Emanation cross the solid work Thai “13: Game Of Death” (or “13 Beloved”) whose rights were purchased years ago by The Weinstein to invest in a new project in English, “13 Sins” was commissioned to write for the Stamm screenplay (duet with David Birke) and to direct the narrative in an alternative way to the Asian title.
The result is a dense and disturbing film, permeated by a voltage upbeat energy and white-hot, thick dictionary in the enviable qualities of cinema thriller.
Elliot (Mark Webber), licensed by the insurance company where he worked as an agent, has several problems to solve. Unemployed and without money, the man must take care of a brother mentally delayed and provide for the care of an invalid father and racist (Tom Boxer), with the added concern of a wedding coming up with his girlfriend Shelby (Rutina Wesley), already pregnant.
In debt and in trouble, seem to be no solutions for Elliot, until the day he receives a phone call from a mysterious organization, who invited him to participate in a kind of game where you will have more than 13 increasingly challenging tests at the end of which, if these be overcome, the man will receive in your bank account several million dollars.
The first challenge is simple: for a thousand dollars Elliot will have to swallow a fly, but as the game progresses, the requests will always be the most insidious and depraved, how to make a child cry and burn a sacred object in a church.
But the incentive is strong and the premium is too generous to resist the temptation to try.
Elliot agrees to participate, but how much does the soul of a man? Stamm does not fall into the trap of moral allegory cheap and composes a Psychothriller tension on the wire, giving a rhythm in growing obsession, no frills and stumble up to an epilogue.

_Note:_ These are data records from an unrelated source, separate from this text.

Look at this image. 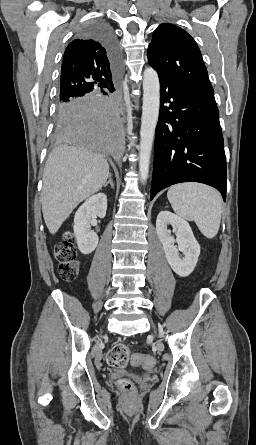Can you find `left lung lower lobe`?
I'll return each instance as SVG.
<instances>
[{
    "label": "left lung lower lobe",
    "mask_w": 256,
    "mask_h": 445,
    "mask_svg": "<svg viewBox=\"0 0 256 445\" xmlns=\"http://www.w3.org/2000/svg\"><path fill=\"white\" fill-rule=\"evenodd\" d=\"M160 79V113L155 131L150 199L181 182L217 188L226 199V159L214 94L176 79Z\"/></svg>",
    "instance_id": "obj_1"
}]
</instances>
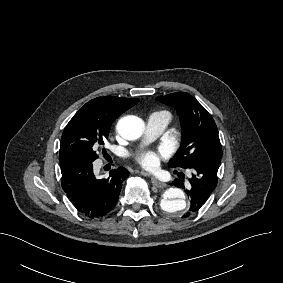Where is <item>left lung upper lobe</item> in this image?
<instances>
[{
  "label": "left lung upper lobe",
  "mask_w": 283,
  "mask_h": 283,
  "mask_svg": "<svg viewBox=\"0 0 283 283\" xmlns=\"http://www.w3.org/2000/svg\"><path fill=\"white\" fill-rule=\"evenodd\" d=\"M157 99L177 109L182 118V143L169 162L171 167L189 168L202 158L222 157L216 124L193 96L178 92Z\"/></svg>",
  "instance_id": "5c2ea615"
}]
</instances>
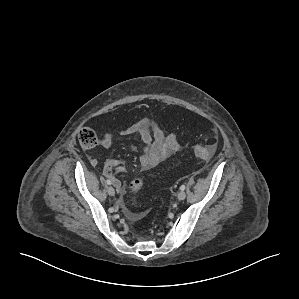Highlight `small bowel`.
<instances>
[{"label": "small bowel", "instance_id": "c3829d8e", "mask_svg": "<svg viewBox=\"0 0 299 299\" xmlns=\"http://www.w3.org/2000/svg\"><path fill=\"white\" fill-rule=\"evenodd\" d=\"M119 135H135L141 138L144 148L140 156V165L144 170L156 167L179 149V143L176 137L173 134L165 135L159 126L148 118H143L139 122L120 130ZM115 141V134L107 132L102 136L100 145L108 149ZM97 162V158L91 160L93 165H96ZM125 170V167L118 160L107 159L104 162V174L113 181L114 185L119 188L120 191H123V187L121 181L114 176V173H123ZM136 217L137 215H133V218Z\"/></svg>", "mask_w": 299, "mask_h": 299}]
</instances>
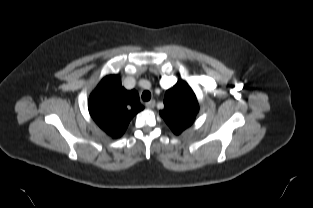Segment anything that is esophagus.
Listing matches in <instances>:
<instances>
[{
  "label": "esophagus",
  "instance_id": "34e87169",
  "mask_svg": "<svg viewBox=\"0 0 313 208\" xmlns=\"http://www.w3.org/2000/svg\"><path fill=\"white\" fill-rule=\"evenodd\" d=\"M145 106H146L148 109L154 108V106H155V100H151V101H149V102H146V103H145Z\"/></svg>",
  "mask_w": 313,
  "mask_h": 208
}]
</instances>
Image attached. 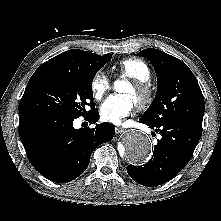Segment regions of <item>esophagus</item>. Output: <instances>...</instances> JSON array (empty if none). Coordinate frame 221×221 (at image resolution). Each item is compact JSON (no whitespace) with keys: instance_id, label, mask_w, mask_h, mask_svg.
Returning a JSON list of instances; mask_svg holds the SVG:
<instances>
[{"instance_id":"obj_1","label":"esophagus","mask_w":221,"mask_h":221,"mask_svg":"<svg viewBox=\"0 0 221 221\" xmlns=\"http://www.w3.org/2000/svg\"><path fill=\"white\" fill-rule=\"evenodd\" d=\"M115 131H116V134H121V133H123L125 130H124L123 128H121V127H116V128H115Z\"/></svg>"}]
</instances>
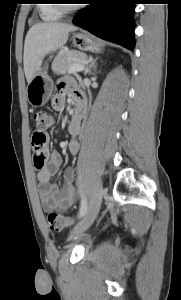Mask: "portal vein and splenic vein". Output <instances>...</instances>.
I'll return each instance as SVG.
<instances>
[{"label":"portal vein and splenic vein","mask_w":181,"mask_h":300,"mask_svg":"<svg viewBox=\"0 0 181 300\" xmlns=\"http://www.w3.org/2000/svg\"><path fill=\"white\" fill-rule=\"evenodd\" d=\"M85 68L84 64H74L72 67H71V70L69 72V74H74V73H77V72H80V71H83Z\"/></svg>","instance_id":"portal-vein-and-splenic-vein-1"}]
</instances>
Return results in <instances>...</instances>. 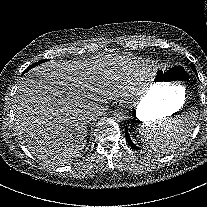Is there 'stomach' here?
Segmentation results:
<instances>
[{
  "label": "stomach",
  "instance_id": "1",
  "mask_svg": "<svg viewBox=\"0 0 207 207\" xmlns=\"http://www.w3.org/2000/svg\"><path fill=\"white\" fill-rule=\"evenodd\" d=\"M189 75L183 65L156 69L153 83L136 106L137 118L154 123L179 111L185 102V87Z\"/></svg>",
  "mask_w": 207,
  "mask_h": 207
}]
</instances>
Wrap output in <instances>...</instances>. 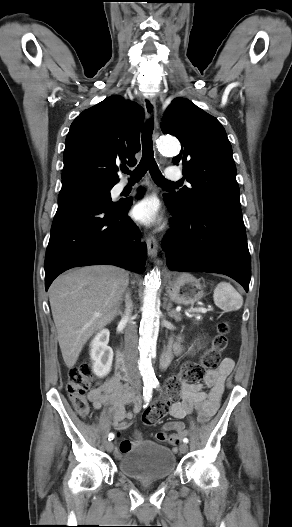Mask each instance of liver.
<instances>
[{"instance_id": "obj_1", "label": "liver", "mask_w": 292, "mask_h": 527, "mask_svg": "<svg viewBox=\"0 0 292 527\" xmlns=\"http://www.w3.org/2000/svg\"><path fill=\"white\" fill-rule=\"evenodd\" d=\"M128 273L98 265L59 276L49 288V301L63 360L72 368L87 340L118 315Z\"/></svg>"}]
</instances>
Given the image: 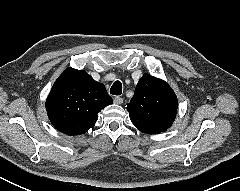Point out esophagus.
<instances>
[{
  "label": "esophagus",
  "instance_id": "obj_1",
  "mask_svg": "<svg viewBox=\"0 0 240 191\" xmlns=\"http://www.w3.org/2000/svg\"><path fill=\"white\" fill-rule=\"evenodd\" d=\"M114 103L115 104H122L123 103V98H121V97H115L114 98Z\"/></svg>",
  "mask_w": 240,
  "mask_h": 191
}]
</instances>
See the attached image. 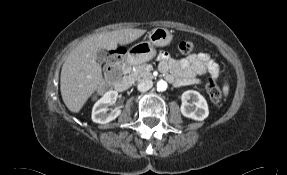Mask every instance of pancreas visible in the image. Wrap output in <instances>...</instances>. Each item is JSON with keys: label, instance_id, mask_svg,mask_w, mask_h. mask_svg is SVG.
I'll list each match as a JSON object with an SVG mask.
<instances>
[{"label": "pancreas", "instance_id": "pancreas-1", "mask_svg": "<svg viewBox=\"0 0 287 175\" xmlns=\"http://www.w3.org/2000/svg\"><path fill=\"white\" fill-rule=\"evenodd\" d=\"M129 79L131 81H141L144 79H149L152 77V74L146 70V65L141 64L138 66H135L134 70L129 74Z\"/></svg>", "mask_w": 287, "mask_h": 175}]
</instances>
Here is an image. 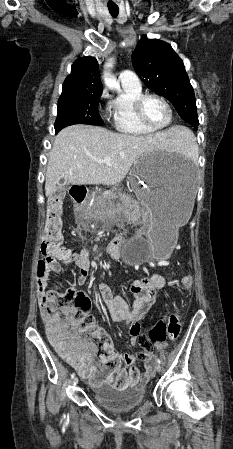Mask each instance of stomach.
Listing matches in <instances>:
<instances>
[{
	"instance_id": "stomach-1",
	"label": "stomach",
	"mask_w": 233,
	"mask_h": 449,
	"mask_svg": "<svg viewBox=\"0 0 233 449\" xmlns=\"http://www.w3.org/2000/svg\"><path fill=\"white\" fill-rule=\"evenodd\" d=\"M128 180L148 213L143 228L124 246L126 259L137 263L150 259L152 253L164 255L173 249L178 228L192 214L196 170L186 159L151 152L134 163Z\"/></svg>"
}]
</instances>
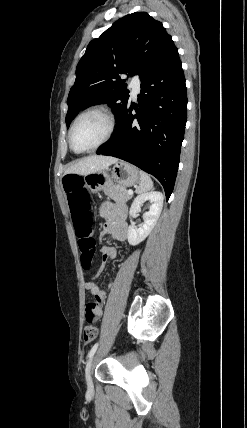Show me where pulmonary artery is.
Wrapping results in <instances>:
<instances>
[{"label": "pulmonary artery", "instance_id": "obj_1", "mask_svg": "<svg viewBox=\"0 0 247 428\" xmlns=\"http://www.w3.org/2000/svg\"><path fill=\"white\" fill-rule=\"evenodd\" d=\"M130 85H131L133 94L138 95L140 93V80L138 78H133Z\"/></svg>", "mask_w": 247, "mask_h": 428}]
</instances>
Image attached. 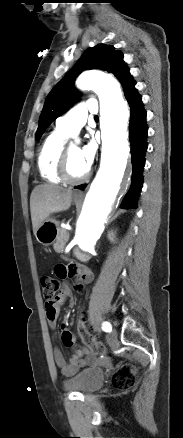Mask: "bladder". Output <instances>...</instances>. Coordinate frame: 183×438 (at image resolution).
Segmentation results:
<instances>
[{"mask_svg": "<svg viewBox=\"0 0 183 438\" xmlns=\"http://www.w3.org/2000/svg\"><path fill=\"white\" fill-rule=\"evenodd\" d=\"M105 381L104 373L97 368H87L65 381L68 390L90 393L100 389Z\"/></svg>", "mask_w": 183, "mask_h": 438, "instance_id": "obj_1", "label": "bladder"}]
</instances>
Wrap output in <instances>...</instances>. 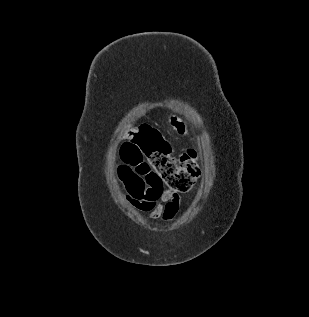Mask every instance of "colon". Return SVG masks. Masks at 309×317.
I'll return each mask as SVG.
<instances>
[{"label": "colon", "mask_w": 309, "mask_h": 317, "mask_svg": "<svg viewBox=\"0 0 309 317\" xmlns=\"http://www.w3.org/2000/svg\"><path fill=\"white\" fill-rule=\"evenodd\" d=\"M174 124L179 130L183 129L182 123L174 121ZM121 153L133 164L145 157L160 182L174 192L190 191L200 176L197 154L193 149H188L178 158L173 157L169 142L159 130L147 124L132 127L128 131Z\"/></svg>", "instance_id": "1"}]
</instances>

The theme is not new, but the charm is in the box. The price of the Salvation Army in front of the money is a provocation to which the horror film is already occupied by “The Most Dangerous Game” of ’32, in “The Box,” Richard Kelly in 2009, up to the excellent and latest Black Comedy by EL Katz “Chep Thrills” (2013), with variations in the key of “The Game” Fincher (’97).

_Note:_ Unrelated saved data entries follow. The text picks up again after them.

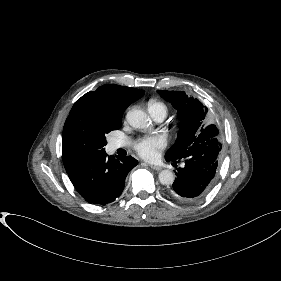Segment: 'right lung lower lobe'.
Returning <instances> with one entry per match:
<instances>
[{
    "mask_svg": "<svg viewBox=\"0 0 281 281\" xmlns=\"http://www.w3.org/2000/svg\"><path fill=\"white\" fill-rule=\"evenodd\" d=\"M138 164L131 156L107 157L106 152L92 156L68 176L79 194L89 203L113 202L123 191L127 174Z\"/></svg>",
    "mask_w": 281,
    "mask_h": 281,
    "instance_id": "98d812e1",
    "label": "right lung lower lobe"
}]
</instances>
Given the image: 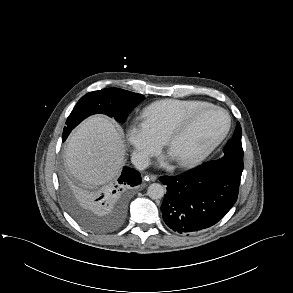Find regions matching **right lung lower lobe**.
<instances>
[{"mask_svg": "<svg viewBox=\"0 0 293 293\" xmlns=\"http://www.w3.org/2000/svg\"><path fill=\"white\" fill-rule=\"evenodd\" d=\"M141 183L140 173L132 168L124 167L118 182L108 189L98 192H82L85 202L97 214H111L115 227L109 229L112 231L118 228L125 216V191L130 186H136Z\"/></svg>", "mask_w": 293, "mask_h": 293, "instance_id": "1", "label": "right lung lower lobe"}]
</instances>
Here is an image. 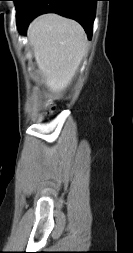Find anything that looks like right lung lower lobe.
Segmentation results:
<instances>
[{
    "instance_id": "obj_1",
    "label": "right lung lower lobe",
    "mask_w": 133,
    "mask_h": 253,
    "mask_svg": "<svg viewBox=\"0 0 133 253\" xmlns=\"http://www.w3.org/2000/svg\"><path fill=\"white\" fill-rule=\"evenodd\" d=\"M97 1L98 0H27L17 19V25L20 32L25 34L30 21L38 15L44 13H57L78 21L83 26L90 39L92 36Z\"/></svg>"
}]
</instances>
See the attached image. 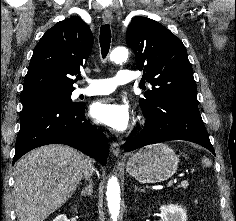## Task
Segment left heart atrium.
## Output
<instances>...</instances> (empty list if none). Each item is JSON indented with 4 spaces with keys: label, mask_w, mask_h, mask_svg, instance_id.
<instances>
[{
    "label": "left heart atrium",
    "mask_w": 236,
    "mask_h": 221,
    "mask_svg": "<svg viewBox=\"0 0 236 221\" xmlns=\"http://www.w3.org/2000/svg\"><path fill=\"white\" fill-rule=\"evenodd\" d=\"M94 119L118 132L127 130L131 124V113L128 106L113 98L96 101L91 109Z\"/></svg>",
    "instance_id": "left-heart-atrium-1"
}]
</instances>
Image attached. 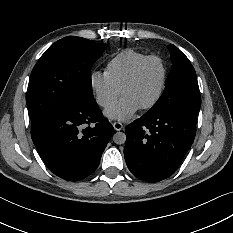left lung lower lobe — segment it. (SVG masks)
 <instances>
[{
	"instance_id": "left-lung-lower-lobe-1",
	"label": "left lung lower lobe",
	"mask_w": 233,
	"mask_h": 233,
	"mask_svg": "<svg viewBox=\"0 0 233 233\" xmlns=\"http://www.w3.org/2000/svg\"><path fill=\"white\" fill-rule=\"evenodd\" d=\"M197 115L147 116L126 127L125 160L139 179L154 183L171 176L195 138Z\"/></svg>"
}]
</instances>
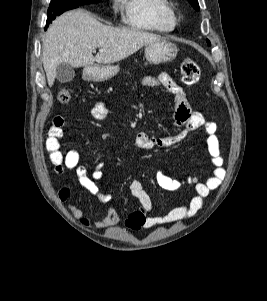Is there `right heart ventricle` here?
Here are the masks:
<instances>
[{
  "instance_id": "right-heart-ventricle-1",
  "label": "right heart ventricle",
  "mask_w": 267,
  "mask_h": 301,
  "mask_svg": "<svg viewBox=\"0 0 267 301\" xmlns=\"http://www.w3.org/2000/svg\"><path fill=\"white\" fill-rule=\"evenodd\" d=\"M123 22L135 30L169 32L176 27L170 0H116Z\"/></svg>"
}]
</instances>
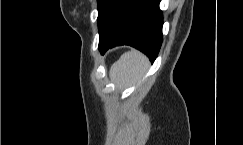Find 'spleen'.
Instances as JSON below:
<instances>
[{
    "mask_svg": "<svg viewBox=\"0 0 243 145\" xmlns=\"http://www.w3.org/2000/svg\"><path fill=\"white\" fill-rule=\"evenodd\" d=\"M149 61L137 50L124 53L110 68V79L117 87H128L139 81L148 69Z\"/></svg>",
    "mask_w": 243,
    "mask_h": 145,
    "instance_id": "obj_1",
    "label": "spleen"
}]
</instances>
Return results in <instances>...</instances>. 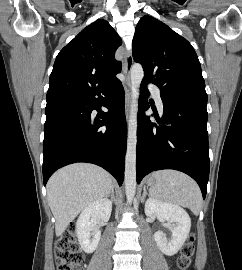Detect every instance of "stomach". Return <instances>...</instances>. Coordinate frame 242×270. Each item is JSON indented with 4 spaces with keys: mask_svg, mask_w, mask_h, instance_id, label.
<instances>
[{
    "mask_svg": "<svg viewBox=\"0 0 242 270\" xmlns=\"http://www.w3.org/2000/svg\"><path fill=\"white\" fill-rule=\"evenodd\" d=\"M147 184L150 187H153L156 184L155 178L153 176L149 177L148 180H147Z\"/></svg>",
    "mask_w": 242,
    "mask_h": 270,
    "instance_id": "obj_1",
    "label": "stomach"
}]
</instances>
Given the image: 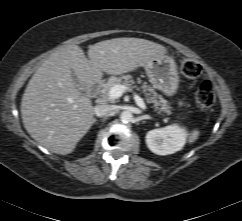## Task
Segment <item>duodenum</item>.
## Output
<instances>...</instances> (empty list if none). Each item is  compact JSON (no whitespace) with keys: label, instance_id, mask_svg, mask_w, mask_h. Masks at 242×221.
<instances>
[{"label":"duodenum","instance_id":"obj_1","mask_svg":"<svg viewBox=\"0 0 242 221\" xmlns=\"http://www.w3.org/2000/svg\"><path fill=\"white\" fill-rule=\"evenodd\" d=\"M98 90H99V81H94L89 86V89H88L89 96L92 98L95 97L98 93Z\"/></svg>","mask_w":242,"mask_h":221}]
</instances>
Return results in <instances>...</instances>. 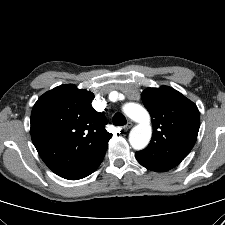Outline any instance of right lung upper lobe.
I'll return each instance as SVG.
<instances>
[{"label": "right lung upper lobe", "instance_id": "1", "mask_svg": "<svg viewBox=\"0 0 225 225\" xmlns=\"http://www.w3.org/2000/svg\"><path fill=\"white\" fill-rule=\"evenodd\" d=\"M94 94L72 84L43 94L31 113V137L55 174L69 180L90 175L101 164L112 134L91 105Z\"/></svg>", "mask_w": 225, "mask_h": 225}]
</instances>
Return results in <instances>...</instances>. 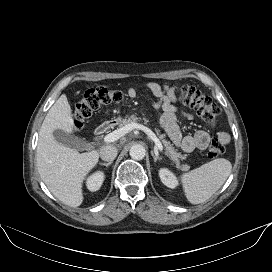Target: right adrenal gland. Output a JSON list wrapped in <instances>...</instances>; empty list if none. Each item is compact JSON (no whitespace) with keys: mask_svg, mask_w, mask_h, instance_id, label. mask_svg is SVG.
<instances>
[{"mask_svg":"<svg viewBox=\"0 0 272 272\" xmlns=\"http://www.w3.org/2000/svg\"><path fill=\"white\" fill-rule=\"evenodd\" d=\"M99 164L108 167V166H110L112 164V161L107 162V163L100 162Z\"/></svg>","mask_w":272,"mask_h":272,"instance_id":"obj_1","label":"right adrenal gland"}]
</instances>
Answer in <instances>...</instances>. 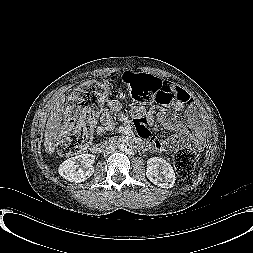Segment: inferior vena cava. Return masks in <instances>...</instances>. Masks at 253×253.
I'll return each instance as SVG.
<instances>
[{
	"instance_id": "1",
	"label": "inferior vena cava",
	"mask_w": 253,
	"mask_h": 253,
	"mask_svg": "<svg viewBox=\"0 0 253 253\" xmlns=\"http://www.w3.org/2000/svg\"><path fill=\"white\" fill-rule=\"evenodd\" d=\"M108 151H109L110 153H114V152L116 151V148H115L114 146H110V147L108 148Z\"/></svg>"
}]
</instances>
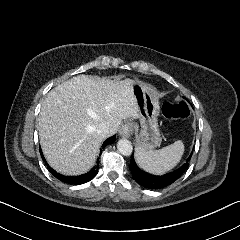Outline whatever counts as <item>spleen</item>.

It is no coincidence Stamm begins its story at a crossroads, where Elliot is still at the wheel of his car in the middle of nowhere, in the dark of night, probably the same crossroads Robert Johnson in his “Crossroads”, the intersection of choices, where the adversary expects to launch its offer.
Stamm synchronizes images, graphics and dialogues and assemble them in a clear and sliding track, which adds the beat of a rhythm in a constant acceleration and a little humor noir ‘Monty Python, that stempra suspense and dynamics.
It would be a blow for “13 Sins” drop in cinema institutional rigged by clichés, stereotypes and euphemisms routine, but Stamm dodges the conventional mixes drama and humor and earn a thriller of identity. Sharp irony and satire are declined with intrigue and uneasiness in a theater of squabbles between the surreal and tragic.
The director likes to resort to a choreographed burlesque and minstrel, like an amusement park, where the environmental Stamm final sequences of the film or as the circus of a track, which recalls the filmmaker without tiring, even obsessive cellphone ringtone clownish Elliot, as a reminder that the game is after all just a show, a spectacle of acrobatics without a net in an arena under the tent, between bands and fanfare in celebration.
The odyssey of morality “13 Sins” is cinama acid and sharp, a Frek-Show acrobatic and equivocal, where Stamm shaking drama and black humor in a staging vitriolic as the game of a tragic clown.